Сильвестр. Ах, вот вы о чем! И кто же, так сказать, первый по реву?
Рихтер (капризно). Я вам не скажу. Мы оба с вами напились.
Сильвестр (грозя ему пальцем). Нет, уж скажите. Я от вас не отстану. Оборин?
Рихтер. Оборин – лев, хотя бы потому, что его зовут Лев. Ха-ха-ха! Как я люблю, напившись, болтать всякий вздор!
Сильвестр. Тогда кто же? Игумнов?
Рихтер. Ну что вы! Игумнов играет бла-о-род-но, хотя, признаться, все хуже и хуже. В трудных местах замедляет темп – позор. В пассажах не все ноты выигрывает.
Сильвестр. Может быть, Нейгауз?
Рихтер. Давайте чокнемся. Угадали.

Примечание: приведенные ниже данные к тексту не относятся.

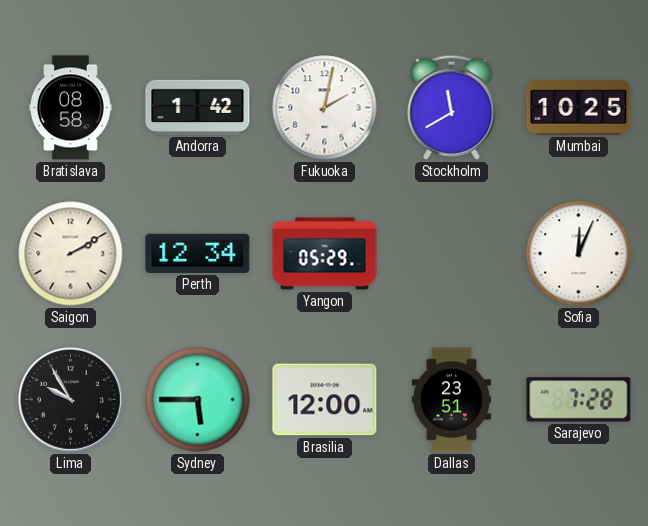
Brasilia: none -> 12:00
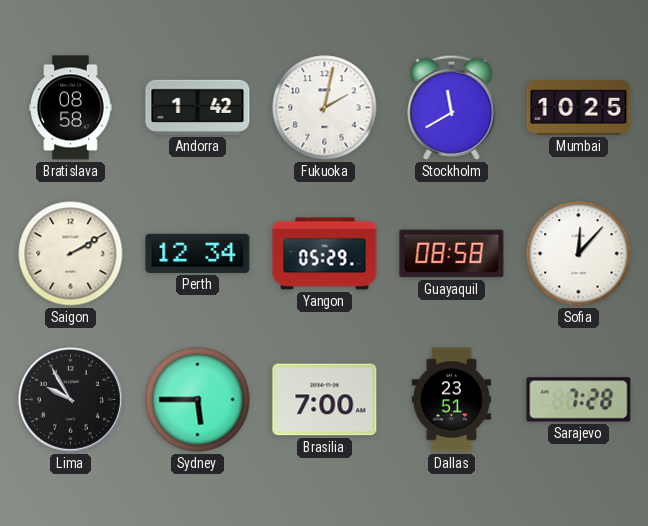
Guayaquil: none -> 08:58
Sofia: 12:04 -> 12:07
Brasilia: 12:00 -> 7:00
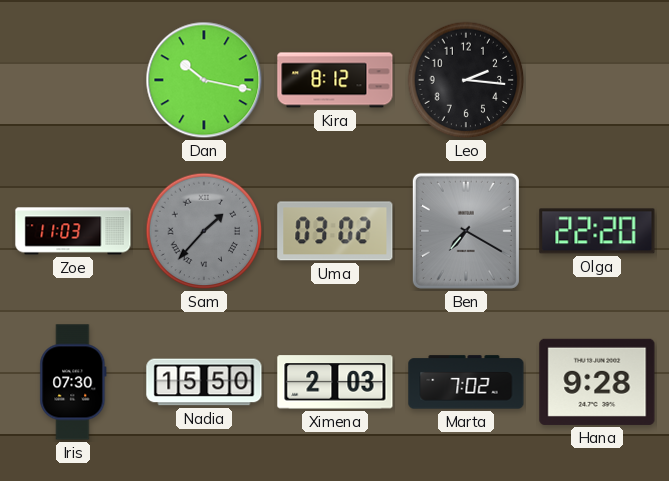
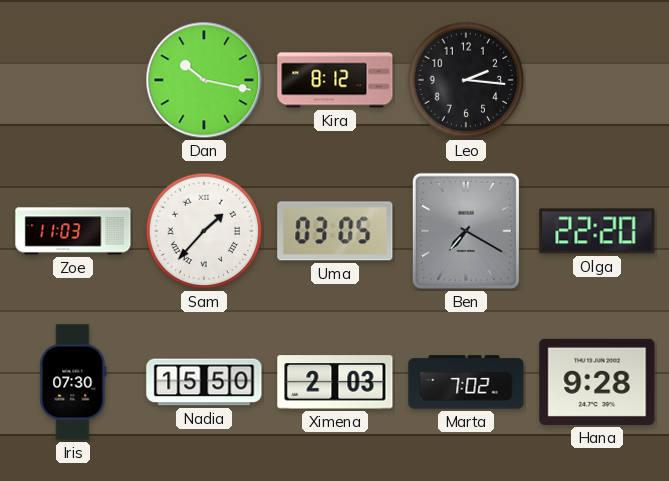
Sam dial: grey -> white
Uma: 03:02 -> 03:05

Когда Гарри берет педаль на два такта, у него в Бетховене слышен ослиный рев. Да и мажет безбожно. Но об этом тс-с-с. Молчок. Не выдавайте меня. Все-таки неудобно, знаете ли. Мой учитель. Я у него под роялем спал, когда своего угла не было. Да и вообще добрейший и милейший человек, само обаяние. Роза!
Сильвестр. Хорошо, не выдам.
Рихтер (доверительным шепотом). И если что… ну, вы понимаете – меня арестуют, уведут, посадят и вас станут обо мне допрашивать, – тоже не выдавайте. Умоляю.
Сильвестр. Не выдам, не выдам. Но и вы – тоже.
Рихтер. Клянусь. (На следующее утро, конечно же, следовали извинения и опровержения.)
Итак, тетради (как их хранитель, как рассказчик не могу с ними расстаться). Я выдуваю из корешков крупинки засохшего клея, бережно собирая их в ладонь. И открываю первую из тетрадей (она лежит сверху).
Открываю и вчитываюсь в полустертые строчки с оборванными, не дописанными до конца словами, досадливыми зачеркиваниями, нетерпеливыми многоточиями, бумагой, прорванной карандашом, из которого выпал грифель, и буквами, заново обведенными там, где предыдущая попытка оставила лишь сухой, нечитаемый след.